TASK STATEMENT:
Give back the listing word for word, from top to bottom.

MATERIALS PROVIDED:
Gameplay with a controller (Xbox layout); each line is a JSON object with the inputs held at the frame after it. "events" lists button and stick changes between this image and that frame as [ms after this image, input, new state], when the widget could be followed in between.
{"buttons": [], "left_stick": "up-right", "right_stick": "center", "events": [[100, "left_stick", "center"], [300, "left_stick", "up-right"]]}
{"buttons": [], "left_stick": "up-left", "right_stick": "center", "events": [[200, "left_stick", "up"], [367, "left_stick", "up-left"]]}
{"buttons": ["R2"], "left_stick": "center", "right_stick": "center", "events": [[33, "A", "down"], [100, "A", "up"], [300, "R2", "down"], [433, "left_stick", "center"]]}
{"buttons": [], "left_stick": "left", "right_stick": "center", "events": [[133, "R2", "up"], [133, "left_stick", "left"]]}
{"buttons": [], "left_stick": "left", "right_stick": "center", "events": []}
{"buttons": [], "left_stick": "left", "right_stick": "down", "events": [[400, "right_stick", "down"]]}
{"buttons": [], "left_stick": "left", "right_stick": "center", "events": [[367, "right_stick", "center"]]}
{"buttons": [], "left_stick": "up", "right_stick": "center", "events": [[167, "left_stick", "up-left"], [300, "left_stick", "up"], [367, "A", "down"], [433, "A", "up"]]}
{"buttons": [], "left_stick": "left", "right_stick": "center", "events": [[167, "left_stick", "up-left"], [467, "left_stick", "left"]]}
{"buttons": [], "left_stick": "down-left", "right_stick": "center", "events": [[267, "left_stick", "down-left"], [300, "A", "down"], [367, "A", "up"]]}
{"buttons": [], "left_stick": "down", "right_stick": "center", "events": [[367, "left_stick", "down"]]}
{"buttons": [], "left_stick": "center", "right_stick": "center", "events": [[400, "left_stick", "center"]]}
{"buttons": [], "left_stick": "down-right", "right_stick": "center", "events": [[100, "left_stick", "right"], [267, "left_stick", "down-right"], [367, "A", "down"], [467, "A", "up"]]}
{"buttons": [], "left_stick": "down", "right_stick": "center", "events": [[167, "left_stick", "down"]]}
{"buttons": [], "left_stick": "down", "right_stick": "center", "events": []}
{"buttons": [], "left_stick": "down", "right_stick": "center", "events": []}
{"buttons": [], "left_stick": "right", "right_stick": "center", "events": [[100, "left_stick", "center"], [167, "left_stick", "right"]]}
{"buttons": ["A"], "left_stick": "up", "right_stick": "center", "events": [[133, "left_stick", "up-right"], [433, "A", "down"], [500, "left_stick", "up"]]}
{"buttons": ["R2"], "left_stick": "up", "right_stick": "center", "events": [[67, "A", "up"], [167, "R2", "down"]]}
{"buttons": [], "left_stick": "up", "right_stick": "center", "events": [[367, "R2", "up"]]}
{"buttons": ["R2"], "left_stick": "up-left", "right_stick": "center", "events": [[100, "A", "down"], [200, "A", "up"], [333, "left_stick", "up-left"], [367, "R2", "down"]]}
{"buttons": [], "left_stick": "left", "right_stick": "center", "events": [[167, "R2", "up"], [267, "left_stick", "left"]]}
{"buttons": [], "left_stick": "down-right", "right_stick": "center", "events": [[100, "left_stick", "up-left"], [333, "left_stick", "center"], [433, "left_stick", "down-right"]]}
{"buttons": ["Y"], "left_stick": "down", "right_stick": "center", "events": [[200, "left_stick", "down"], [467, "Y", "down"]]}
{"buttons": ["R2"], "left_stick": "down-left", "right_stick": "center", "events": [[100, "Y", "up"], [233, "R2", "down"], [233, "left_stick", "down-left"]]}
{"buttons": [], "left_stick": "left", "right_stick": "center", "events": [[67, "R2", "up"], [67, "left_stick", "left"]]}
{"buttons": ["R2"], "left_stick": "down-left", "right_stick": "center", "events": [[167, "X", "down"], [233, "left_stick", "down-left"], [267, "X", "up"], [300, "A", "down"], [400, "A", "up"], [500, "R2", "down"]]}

TASK RESULT:
Gameplay with a controller (Xbox layout); each line is a JSON object with the inputs held at the frame after it. "events" lists button and stick changes between this image and that frame as [ms after this image, input, new state], when the widget could be followed in between.
{"buttons": [], "left_stick": "up-right", "right_stick": "center", "events": [[100, "left_stick", "center"], [300, "left_stick", "up-right"]]}
{"buttons": [], "left_stick": "up-left", "right_stick": "center", "events": [[200, "left_stick", "up"], [367, "left_stick", "up-left"]]}
{"buttons": ["R2"], "left_stick": "center", "right_stick": "center", "events": [[33, "A", "down"], [100, "A", "up"], [300, "R2", "down"], [433, "left_stick", "center"]]}
{"buttons": [], "left_stick": "left", "right_stick": "center", "events": [[133, "R2", "up"], [133, "left_stick", "left"]]}
{"buttons": [], "left_stick": "left", "right_stick": "center", "events": []}
{"buttons": [], "left_stick": "left", "right_stick": "down", "events": [[400, "right_stick", "down"]]}
{"buttons": [], "left_stick": "left", "right_stick": "center", "events": [[367, "right_stick", "center"]]}
{"buttons": [], "left_stick": "up", "right_stick": "center", "events": [[167, "left_stick", "up-left"], [300, "left_stick", "up"], [367, "A", "down"], [433, "A", "up"]]}
{"buttons": [], "left_stick": "left", "right_stick": "center", "events": [[167, "left_stick", "up-left"], [467, "left_stick", "left"]]}
{"buttons": [], "left_stick": "down-left", "right_stick": "center", "events": [[267, "left_stick", "down-left"], [300, "A", "down"], [367, "A", "up"]]}
{"buttons": [], "left_stick": "down", "right_stick": "center", "events": [[367, "left_stick", "down"]]}
{"buttons": [], "left_stick": "center", "right_stick": "center", "events": [[400, "left_stick", "center"]]}
{"buttons": [], "left_stick": "down-right", "right_stick": "center", "events": [[100, "left_stick", "right"], [267, "left_stick", "down-right"], [367, "A", "down"], [467, "A", "up"]]}
{"buttons": [], "left_stick": "down", "right_stick": "center", "events": [[167, "left_stick", "down"]]}
{"buttons": [], "left_stick": "down", "right_stick": "center", "events": []}
{"buttons": [], "left_stick": "down", "right_stick": "center", "events": []}
{"buttons": [], "left_stick": "right", "right_stick": "center", "events": [[100, "left_stick", "center"], [167, "left_stick", "right"]]}
{"buttons": ["A"], "left_stick": "up", "right_stick": "center", "events": [[133, "left_stick", "up-right"], [433, "A", "down"], [500, "left_stick", "up"]]}
{"buttons": ["R2"], "left_stick": "up", "right_stick": "center", "events": [[67, "A", "up"], [167, "R2", "down"]]}
{"buttons": [], "left_stick": "up", "right_stick": "center", "events": [[367, "R2", "up"]]}
{"buttons": ["R2"], "left_stick": "up-left", "right_stick": "center", "events": [[100, "A", "down"], [200, "A", "up"], [333, "left_stick", "up-left"], [367, "R2", "down"]]}
{"buttons": [], "left_stick": "left", "right_stick": "center", "events": [[167, "R2", "up"], [267, "left_stick", "left"]]}
{"buttons": [], "left_stick": "down-right", "right_stick": "center", "events": [[100, "left_stick", "up-left"], [333, "left_stick", "center"], [433, "left_stick", "down-right"]]}
{"buttons": ["Y"], "left_stick": "down", "right_stick": "center", "events": [[200, "left_stick", "down"], [467, "Y", "down"]]}
{"buttons": ["R2"], "left_stick": "down-left", "right_stick": "center", "events": [[100, "Y", "up"], [233, "R2", "down"], [233, "left_stick", "down-left"]]}
{"buttons": [], "left_stick": "left", "right_stick": "center", "events": [[67, "R2", "up"], [67, "left_stick", "left"]]}
{"buttons": ["R2"], "left_stick": "down-left", "right_stick": "center", "events": [[167, "X", "down"], [233, "left_stick", "down-left"], [267, "X", "up"], [300, "A", "down"], [400, "A", "up"], [500, "R2", "down"]]}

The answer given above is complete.